Это был несомненный пример заблуждения в христианском ребенке, требовавший сурового наказания. Но Сайлес, вне себя от радости, что вновь обрел свое сокровище, был в состоянии лишь схватить Эппи на руки и покрыть ее поцелуями, смешанными с рыданиями. И только когда он принес девочку домой и уже начал было думать о том, чтобы вымыть ее, он вспомнил, что должен наказать Эппи и «заставить ее впредь помнить». Мысль, что она может убежать снова и попасть в беду, испугала его, и он впервые решил испробовать угольный чулан — каморку рядом с очагом.
— Гадкая, гадкая Эппи, — вдруг принялся он укорять девочку, держа ее на коленях и указывая ей на грязные ножки и платье, — гадкая; взяла ножницы, разрезала тесьму и убежала!
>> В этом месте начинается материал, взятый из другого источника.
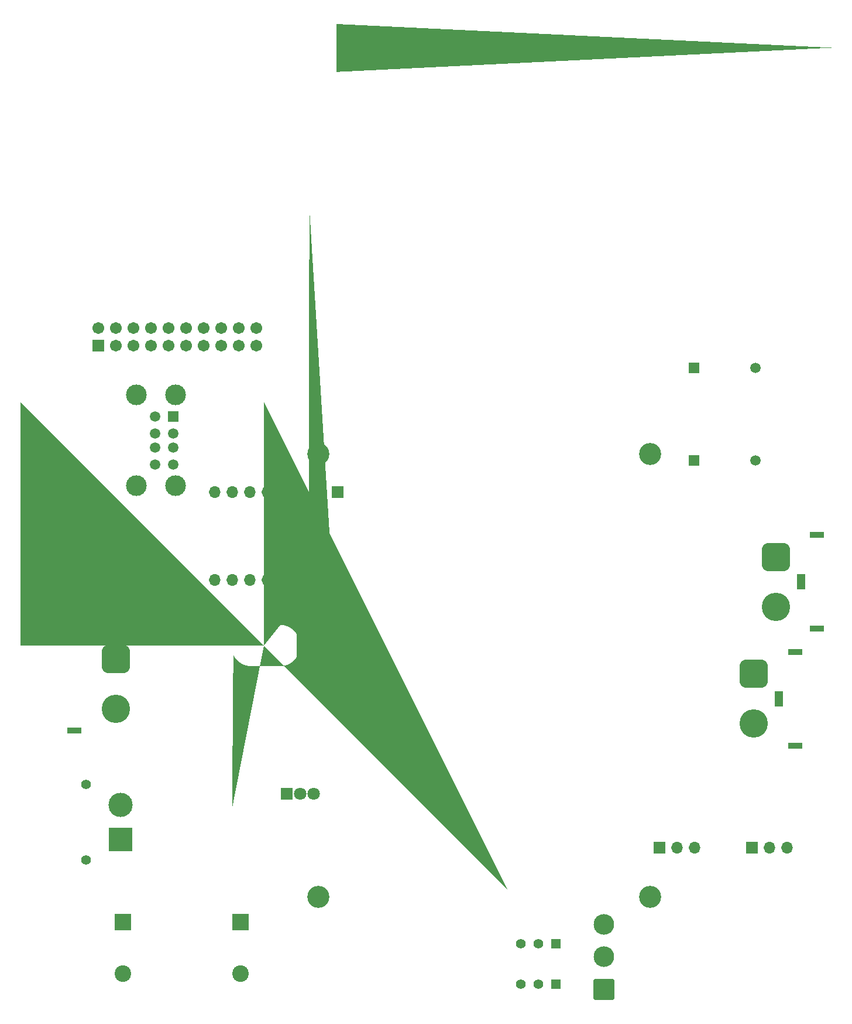
<source format=gbr>
%TF.GenerationSoftware,KiCad,Pcbnew,8.0.3*%
%TF.CreationDate,2025-06-02T03:08:14-07:00*%
%TF.ProjectId,Power_ManagementV2,506f7765-725f-44d6-916e-6167656d656e,rev?*%
%TF.SameCoordinates,Original*%
%TF.FileFunction,Soldermask,Bot*%
%TF.FilePolarity,Negative*%
%FSLAX46Y46*%
G04 Gerber Fmt 4.6, Leading zero omitted, Abs format (unit mm)*
G04 Created by KiCad (PCBNEW 8.0.3) date 2025-06-02 03:08:14*
%MOMM*%
%LPD*%
G01*
G04 APERTURE LIST*
G04 Aperture macros list*
%AMRoundRect*
0 Rectangle with rounded corners*
0 $1 Rounding radius*
0 $2 $3 $4 $5 $6 $7 $8 $9 X,Y pos of 4 corners*
0 Add a 4 corners polygon primitive as box body*
4,1,4,$2,$3,$4,$5,$6,$7,$8,$9,$2,$3,0*
0 Add four circle primitives for the rounded corners*
1,1,$1+$1,$2,$3*
1,1,$1+$1,$4,$5*
1,1,$1+$1,$6,$7*
1,1,$1+$1,$8,$9*
0 Add four rect primitives between the rounded corners*
20,1,$1+$1,$2,$3,$4,$5,0*
20,1,$1+$1,$4,$5,$6,$7,0*
20,1,$1+$1,$6,$7,$8,$9,0*
20,1,$1+$1,$8,$9,$2,$3,0*%
%AMFreePoly0*
4,1,64,2.219304,2.963065,2.677052,2.853170,3.111972,2.673020,3.513357,2.427051,3.871321,2.121320,4.177052,1.763356,4.423021,1.361971,4.603171,0.927051,4.713066,0.469303,4.750001,0.000000,4.713066,-0.469303,4.603171,-0.927051,4.423021,-1.361971,4.177052,-1.763356,3.871321,-2.121320,3.513357,-2.427051,3.111972,-2.673020,2.677052,-2.853170,2.219304,-2.963065,1.750001,-3.000000,
-2.249999,-3.000000,-2.397706,-2.996361,-2.545055,-2.985454,-2.691689,-2.967306,-2.837251,-2.941960,-2.981388,-2.909478,-3.123751,-2.869938,-3.263995,-2.823437,-3.401780,-2.770088,-3.536770,-2.710019,-3.668639,-2.643376,-3.797067,-2.570322,-3.921743,-2.491033,-4.042363,-2.405702,-4.158636,-2.314536,-4.270279,-2.217755,-4.377022,-2.115595,-4.478605,-2.008303,-4.574782,-1.896139,-4.665320,-1.779377,
-4.750000,-1.658298,-4.750001,1.658297,-4.665322,1.779376,-4.574783,1.896139,-4.478606,2.008302,-4.377023,2.115594,-4.270281,2.217755,-4.158637,2.314535,-4.042365,2.405702,-3.921744,2.491033,-3.797069,2.570322,-3.668640,2.643376,-3.536771,2.710019,-3.401780,2.770087,-3.263996,2.823437,-3.123752,2.869937,-2.981389,2.909477,-2.837251,2.941959,-2.691689,2.967304,-2.545056,2.985452,
-2.397706,2.996359,-2.249999,2.999997,1.750001,3.000000,2.219304,2.963065,2.219304,2.963065,$1*%
%AMFreePoly1*
4,1,64,2.397707,2.996361,2.545056,2.985454,2.691689,2.967306,2.837251,2.941960,2.981388,2.909477,3.123751,2.869938,3.263995,2.823437,3.401779,2.770087,3.536770,2.710019,3.668639,2.643376,3.797067,2.570322,3.921742,2.491033,4.042363,2.405702,4.158635,2.314536,4.270278,2.217755,4.377021,2.115595,4.478604,2.008303,4.574782,1.896140,4.665320,1.779378,4.750000,1.658299,
4.750001,-1.658298,4.665321,-1.779377,4.574783,-1.896139,4.478606,-2.008303,4.377022,-2.115595,4.270280,-2.217755,4.158637,-2.314536,4.042364,-2.405702,3.921744,-2.491033,3.797068,-2.570322,3.668640,-2.643376,3.536771,-2.710019,3.401780,-2.770087,3.263996,-2.823437,3.123752,-2.869937,2.981389,-2.909477,2.837251,-2.941959,2.691689,-2.967305,2.545056,-2.985453,2.397707,-2.996360,
2.250000,-2.999998,-1.750001,-3.000000,-2.219304,-2.963065,-2.677051,-2.853170,-3.111972,-2.673020,-3.513356,-2.427051,-3.871321,-2.121320,-4.177051,-1.763356,-4.423020,-1.361971,-4.603170,-0.927051,-4.713066,-0.469303,-4.750001,0.000000,-4.713066,0.469303,-4.603170,0.927051,-4.423020,1.361971,-4.177051,1.763356,-3.871321,2.121320,-3.513356,2.427051,-3.111972,2.673020,-2.677051,2.853170,
-2.219304,2.963065,-1.750001,3.000000,2.250000,3.000000,2.397707,2.996361,2.397707,2.996361,$1*%
G04 Aperture macros list end*
%ADD10R,1.300000X2.300000*%
%ADD11C,4.100000*%
%ADD12RoundRect,1.025000X-1.025000X1.025000X-1.025000X-1.025000X1.025000X-1.025000X1.025000X1.025000X0*%
%ADD13R,2.000000X0.900000*%
%ADD14C,1.498600*%
%ADD15R,1.498600X1.498600*%
%ADD16C,1.574800*%
%ADD17C,2.971800*%
%ADD18C,3.200000*%
%ADD19R,1.500000X1.500000*%
%ADD20C,1.500000*%
%ADD21C,3.000000*%
%ADD22R,2.400000X2.400000*%
%ADD23C,2.400000*%
%ADD24RoundRect,0.102000X-0.754000X-0.754000X0.754000X-0.754000X0.754000X0.754000X-0.754000X0.754000X0*%
%ADD25C,1.712000*%
%ADD26C,1.400000*%
%ADD27R,3.500000X3.500000*%
%ADD28C,3.500000*%
%ADD29R,1.700000X1.700000*%
%ADD30O,1.700000X1.700000*%
%ADD31RoundRect,0.102000X0.609000X0.609000X-0.609000X0.609000X-0.609000X-0.609000X0.609000X-0.609000X0*%
%ADD32C,1.422000*%
%ADD33RoundRect,1.025000X1.025000X-1.025000X1.025000X1.025000X-1.025000X1.025000X-1.025000X-1.025000X0*%
%ADD34R,1.800000X1.800000*%
%ADD35C,1.800000*%
%ADD36RoundRect,1.300000X-2.000000X-0.000010X2.000000X-0.000010X2.000000X0.000010X-2.000000X0.000010X0*%
%ADD37FreePoly0,0.000000*%
%ADD38FreePoly1,0.000000*%
%ADD39C,2.979000*%
%ADD40RoundRect,0.102000X1.387500X1.387500X-1.387500X1.387500X-1.387500X-1.387500X1.387500X-1.387500X0*%
G04 APERTURE END LIST*
D10*
%TO.C,J2*%
X257967600Y-108356400D03*
D11*
X254317600Y-111956400D03*
D12*
X254317600Y-104756400D03*
D13*
X260317600Y-115106400D03*
X260317600Y-101606400D03*
%TD*%
D14*
%TO.C,D2*%
X254594480Y-60500000D03*
D15*
X245694320Y-60500000D03*
%TD*%
D16*
%TO.C,J9*%
X160274000Y-89183350D03*
X160274000Y-86183351D03*
X163273999Y-89183350D03*
X163273999Y-86183351D03*
D17*
X155953998Y-84033350D03*
X155953998Y-91333351D03*
%TD*%
D18*
%TO.C,H1*%
X191350000Y-73000000D03*
%TD*%
D19*
%TO.C,J7*%
X170355000Y-67525000D03*
D20*
X170355000Y-70025000D03*
X170355000Y-72025000D03*
X170355000Y-74525000D03*
X167735000Y-67525000D03*
X167735000Y-70025000D03*
X167735000Y-72025000D03*
X167735000Y-74525000D03*
D21*
X170705000Y-64455000D03*
X165025000Y-64455000D03*
X170705000Y-77595000D03*
X165025000Y-77595000D03*
%TD*%
D22*
%TO.C,C11*%
X163042600Y-140606846D03*
D23*
X163042600Y-148106846D03*
%TD*%
D14*
%TO.C,D1*%
X254543680Y-73915000D03*
D15*
X245643520Y-73915000D03*
%TD*%
D24*
%TO.C,J8*%
X159500000Y-57290000D03*
D25*
X159500000Y-54750000D03*
X162040000Y-57290000D03*
X162040000Y-54750000D03*
X164580000Y-57290000D03*
X164580000Y-54750000D03*
X167120000Y-57290000D03*
X167120000Y-54750000D03*
X169660000Y-57290000D03*
X169660000Y-54750000D03*
X172200000Y-57290000D03*
X172200000Y-54750000D03*
X174740000Y-57290000D03*
X174740000Y-54750000D03*
X177280000Y-57290000D03*
X177280000Y-54750000D03*
X179820000Y-57290000D03*
X179820000Y-54750000D03*
X182360000Y-57290000D03*
X182360000Y-54750000D03*
%TD*%
D18*
%TO.C,H2*%
X191350000Y-137000000D03*
%TD*%
D26*
%TO.C,J6*%
X157750000Y-131700000D03*
X157750000Y-120700000D03*
D27*
X162750000Y-128700000D03*
D28*
X162750000Y-123700000D03*
%TD*%
D18*
%TO.C,H4*%
X239350000Y-73000000D03*
%TD*%
D29*
%TO.C,J3*%
X194125000Y-78450000D03*
D30*
X191585000Y-78450000D03*
X189045000Y-78450000D03*
X186505000Y-78450000D03*
X183965000Y-78450000D03*
X181425000Y-78450000D03*
X178885000Y-78450000D03*
X176345000Y-78450000D03*
%TD*%
D31*
%TO.C,VR2*%
X225740400Y-149565600D03*
D32*
X223200400Y-149565600D03*
X220660400Y-149565600D03*
%TD*%
D22*
%TO.C,C10*%
X180060600Y-140606292D03*
D23*
X180060600Y-148106292D03*
%TD*%
D29*
%TO.C,J4*%
X194125000Y-91150000D03*
D30*
X191585000Y-91150000D03*
X189045000Y-91150000D03*
X186505000Y-91150000D03*
X183965000Y-91150000D03*
X181425000Y-91150000D03*
X178885000Y-91150000D03*
X176345000Y-91150000D03*
%TD*%
D31*
%TO.C,VR1*%
X225740400Y-143799800D03*
D32*
X223200400Y-143799800D03*
X220660400Y-143799800D03*
%TD*%
D18*
%TO.C,H3*%
X239350000Y-137000000D03*
%TD*%
D30*
%TO.C,PM2*%
X259170000Y-129840000D03*
X256630000Y-129840000D03*
D29*
X254090000Y-129840000D03*
%TD*%
D13*
%TO.C,J5*%
X156050000Y-112950000D03*
X156050000Y-99450000D03*
D33*
X162050000Y-102600000D03*
D11*
X162050000Y-109800000D03*
%TD*%
D34*
%TO.C,U5*%
X186790100Y-122099999D03*
D35*
X188700100Y-122099999D03*
X190610100Y-122099999D03*
D36*
X193700100Y-100700000D03*
D37*
X193950099Y-100700000D03*
D38*
X183450100Y-100700000D03*
%TD*%
D39*
%TO.C,S1*%
X232650000Y-140950000D03*
X232650000Y-145650000D03*
D40*
X232650000Y-150350000D03*
%TD*%
D30*
%TO.C,PM1*%
X245808300Y-129907700D03*
X243268300Y-129907700D03*
D29*
X240728300Y-129907700D03*
%TD*%
D10*
%TO.C,J1*%
X261149600Y-91446400D03*
D11*
X257499600Y-95046400D03*
D12*
X257499600Y-87846400D03*
D13*
X263499600Y-98196400D03*
X263499600Y-84696400D03*
%TD*%
M02*

</source>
Эппи пойдет в чулан за то, что она гадкая. Папа должен запереть ее в чулан.
Он ожидал, что ребенок испугается угрозы и начнет плакать, но вместо этого Эппи запрыгала у него на коленях, будто он предложил ей что-то новое и интересное. Видя, что надо довести дело до конца, Сайлес посадил ее в чулан и затворил дверь, дрожа от сознания, что решился на крайнюю меру. С минуту все было тихо, а затем раздался крик: «Откой, откой!» — и Сайлес тотчас выпустил ее.
— Теперь Эппи будет умницей, не то ее опять посадят в чулан, в гадкое темное место, — сказал он.
Работу в то утро пришлось надолго прервать, потому что Эппи нужно было вымыть и переодеть в чистое платье, но Сайлес надеялся, что шалунья не скоро забудет наказание, а поэтому сбережется время в будущем, хотя напрасно, пожалуй, он не дал ей покричать подольше.
Через полчаса Эппи снова была в полном порядке, и Сайлес отошел от нее, желая посмотреть, годится ли еще старая полоса холста, чтобы привязать ребенка, но потом, решив, что на сегодня Эппи после такого наказания можно оставить на свободе, убрал холст и собрался было усадить ее на маленький стульчик возле станка, как вдруг она, вся чумазая, выглянула из-за двери чулана и крикнула: «Эппи в тюлане!»
Этот полный провал чуланной дисциплины поколебал веру Сайлеса в силу наказаний.
— Ей все это кажется просто игрой, — сказал он Долли. — Она запомнила бы наказание, если бы я сделал ей больно, но я не в силах, миссис Уинтроп. Лучше уж я как-нибудь перетерплю ее шалости. Когда немного подрастет, она их прекратит.
— Может быть, это и верно, мастер Марнер, — сочувственно ответила Долли. — Но если у вас не хватает духу наказывать ее, тогда вам следует, по крайней мере, убирать опасные вещи подальше от нее. Так я делаю со щенками, которых мне притаскивают мальчики. От щенков всегда беспокойство: они грызут все, что им попадется, однажды они даже затащили куда-то мой воскресный чепец. Они ничего не понимают, сохрани их господь, — у них чешутся зубы, вот они и грызут.